Cependant, il n’y a là rien d’insurmontable. Il suffit de dénoncer (résilier, autrement dit) les deux conventions dont l’article fait état. Il s’agit d’une convention de 1954 dont l’article 40 permet la dénonciation, qui prend effet au bout d’un an : http://www.unhcr.fr/4b151d05e.html . Il s’agit encore d’une convention de 1961 également susceptible de dénonciation dans les mêmes conditions, selon son article 19
http://www.ohchr.org/FR/ProfessionalInterest/Pages/Statelessness.aspx.
Une fois ces conventions dénoncées, la Convention européenne des droits de l’homme pourrait encore s’opposer à la création d’apatrides. Qu’à cela ne tienne, en six mois, cette convention peut être dénoncée et il existe bien d’autres raisons de le faire encore (entre autres, son article 9 sur la liberté religieuse) : http://www.echr.coe.int/Documents/Convention_FRA.pdf (article 58)
Reste la question qui fâche : faut-il sortir de l’Union européenne pour étendre la déchéance de la nationalité ?
Depuis Maastricht, en effet, l’Union européenne se mêle de cette question car chaque national d’un Etat a la citoyenneté européenne. Pour le Conseil d’Etat, le risque est en effet qu’en procédant à la déchéance de la nationalité d’un terroriste, la France réalise une infraction à la législation communautaire, s’il n’est pas tenu compte, notamment, du délai écoulé depuis l’acquisition de la nationalité (on peut supposer que, plus il est long, plus la déchéance sera délicate à prononcer à cet égard) et de l’impossibilité de créer des apatrides.

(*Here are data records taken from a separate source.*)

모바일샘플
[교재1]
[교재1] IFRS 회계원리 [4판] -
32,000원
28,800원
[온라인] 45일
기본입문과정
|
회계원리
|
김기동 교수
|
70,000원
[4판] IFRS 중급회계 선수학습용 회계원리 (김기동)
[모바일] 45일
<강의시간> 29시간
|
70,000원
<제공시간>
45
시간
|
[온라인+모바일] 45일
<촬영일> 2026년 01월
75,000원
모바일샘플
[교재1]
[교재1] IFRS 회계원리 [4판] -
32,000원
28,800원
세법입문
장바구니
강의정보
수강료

Au contraire, aucun de nos principes constitutionnels ne crée un tel obstacle. Le principe général du droit humanitaire évoqué par l’article de D. Rousseau n’a pas valeur constitutionnelle. Il suffirait donc de demander une révision des traités pour abroger les dispositions relatives à la citoyenneté européenne des traités sur lesquels repose l’Union européenne pour y arriver et, en cas de refus des partenaires européens, de sortir de l’Union européenne pour avoir le champ libre.
Si le débat s’était tenu sur ce terrain, le Front national aurait naturellement été mis en position de force et les Européistes auraient commencé à blêmir dans un contexte d’affaiblissement de l’Union européenne.
C’est à ce prix, pour eux, que la réforme des articles 25 et 25-1 du Code civil aurait pu s’effectuer. C’est à ce prix, pour eux, que la déchéance de la nationalité aurait pu entrer dans la Constitution, sans condition de délai et sans condition de non-apatridie.
Le 23 janvier 2015, le Conseil constitutionnel a admis la constitutionnalité des textes du Code civil, sans exprimer de réserve : on peut donc penser qu’un élargissement des cas de déchéance de la nationalité serait faisable sans avoir à réviser la Constitution. Certes, le Conseil constitutionnel relève que la possibilité de rendre le terroriste apatride n’a pas été retenue ; toutefois, il ne dit pas explicitement s’il censurerait une loi décidant le contraire. Il ne pourrait pas s’y opposer si une volonté politique réelle existait pour élargir les cas de déchéance de la nationalité.